Safy M, de Hair M J H, Jacobs J W G, Buttgereit F, Kraan M C, van Laar J M
Department of Rheumatology & Clinical Immunology, University Medical Center Utrecht, Utrecht, the Netherlands.
Department of Rheumatology and Clinical Immunology, Charité-Universitätsmedizin Berlin, Berlin, Germany.
PLoS One. 2017 Dec 21;12(12):e0188810. doi: 10.1371/journal.pone.0188810. eCollection 2017.
Long-term treatment with glucocorticoids (GCs) plays an important role in the management of arthritis patients, although the efficacy/safety balance is unfavorable. Alternatives with less (severe) adverse effects but with good efficacy are needed. Selective GC receptor modulators (SGRMs) are designed to engage the GC receptor with dissociative characteristics: transactivation of genes, which is mainly responsible for unwanted effects, is less strong while trans-repression of genes, reducing inflammation, is maintained. It is expected that SGRMs thus have a better efficacy/safety balance than GCs. A systematic review providing an overview of the evidence in arthritis is lacking.
To systematically review the current literature on efficacy and safety of oral SGRMs in comparison to GCs in arthritis.
A search was performed in Medline, Embase and the Cochrane Library, from inception dates of databases until May 2017. Experimental studies involving animal arthritis models or human material of arthritis patients, as well as clinical studies in arthritis patients were included, provided they reported original data. All types of arthritis were included. Data was extracted on the SGRM studied and on the GC used as reference standard; the design or setting of the study was extracted as well as the efficacy and safety results.
A total of 207 articles was retrieved of which 17 articles were eligible for our analysis. Two studies concerned randomized controlled trials (RCT), five studies were pre-clinical studies using human material, and 10 studies involved pre-clinical animal models (acute and/or chronic arthritis induced in mice or rats). PF-04171327, the only compound investigated in a clinical trial setting, had a better efficacy/safety balance compared to GCs: better clinical anti-inflammatory efficacy and similar safety.

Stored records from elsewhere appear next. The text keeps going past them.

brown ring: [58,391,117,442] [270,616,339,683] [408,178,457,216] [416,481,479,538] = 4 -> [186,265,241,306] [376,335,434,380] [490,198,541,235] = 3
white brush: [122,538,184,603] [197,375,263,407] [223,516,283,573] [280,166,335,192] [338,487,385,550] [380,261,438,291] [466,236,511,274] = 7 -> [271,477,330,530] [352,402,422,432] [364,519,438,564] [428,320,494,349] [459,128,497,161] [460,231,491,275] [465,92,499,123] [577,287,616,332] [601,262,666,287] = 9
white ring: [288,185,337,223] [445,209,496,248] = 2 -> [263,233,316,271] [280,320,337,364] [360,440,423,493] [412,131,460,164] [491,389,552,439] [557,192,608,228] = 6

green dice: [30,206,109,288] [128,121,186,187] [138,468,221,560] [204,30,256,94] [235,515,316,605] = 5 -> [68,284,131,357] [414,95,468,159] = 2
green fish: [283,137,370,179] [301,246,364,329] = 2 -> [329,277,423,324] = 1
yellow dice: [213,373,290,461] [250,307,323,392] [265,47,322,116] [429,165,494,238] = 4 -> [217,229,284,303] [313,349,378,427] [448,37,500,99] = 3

Studies assessing both efficacy and safety of SGRMs are scarce. There is limited evidence for dissociation of anti-inflammatory and metabolic effects of the SGRMs studied. Development of many SGRMs is haltered in a preclinical phase. One SGRM showed a better clinical efficacy/safety balance.
长期使用糖皮质激素(GCs)在关节炎患者的治疗中发挥着重要作用,尽管其疗效与安全性的平衡并不理想。因此,需要研发具有较少(严重)不良反应且疗效良好的替代药物。选择性糖皮质激素受体调节剂(SGRMs)旨在以解离特性作用于糖皮质激素受体:主要导致不良作用的基因反式激活作用较弱,而减轻炎症的基因反式抑制作用得以维持。因此,预计SGRMs比GCs具有更好的疗效/安全性平衡。目前尚缺乏一项系统性综述来概述有关关节炎的证据。
系统综述口服SGRMs与GCs相比在关节炎中的疗效和安全性的现有文献。
在Medline、Embase和Cochrane图书馆进行检索,检索时间从各数据库建库起至2017年5月。纳入涉及动物关节炎模型或关节炎患者人体材料的实验研究以及关节炎患者的临床研究,前提是这些研究报告了原始数据。纳入所有类型的关节炎。提取所研究的SGRM以及用作参考标准的GC的数据;提取研究的设计或背景以及疗效和安全性结果。
共检索到207篇文章,其中17篇符合我们的分析标准。两项研究为随机对照试验(RCT),五项研究为使用人体材料的临床前研究,十项研究涉及临床前动物模型(小鼠或大鼠诱导的急性和/或慢性关节炎)。PF-04171327是唯一在临床试验环境中研究的化合物,与GCs相比具有更好的疗效/安全性平衡:临床抗炎疗效更好且安全性相似。
评估SGRMs疗效和安全性的研究较少。关于所研究的SGRMs的抗炎和代谢作用解离的证据有限。许多SGRMs的研发在临床前阶段受阻。一种SGRM显示出更好的临床疗效/安全性平衡。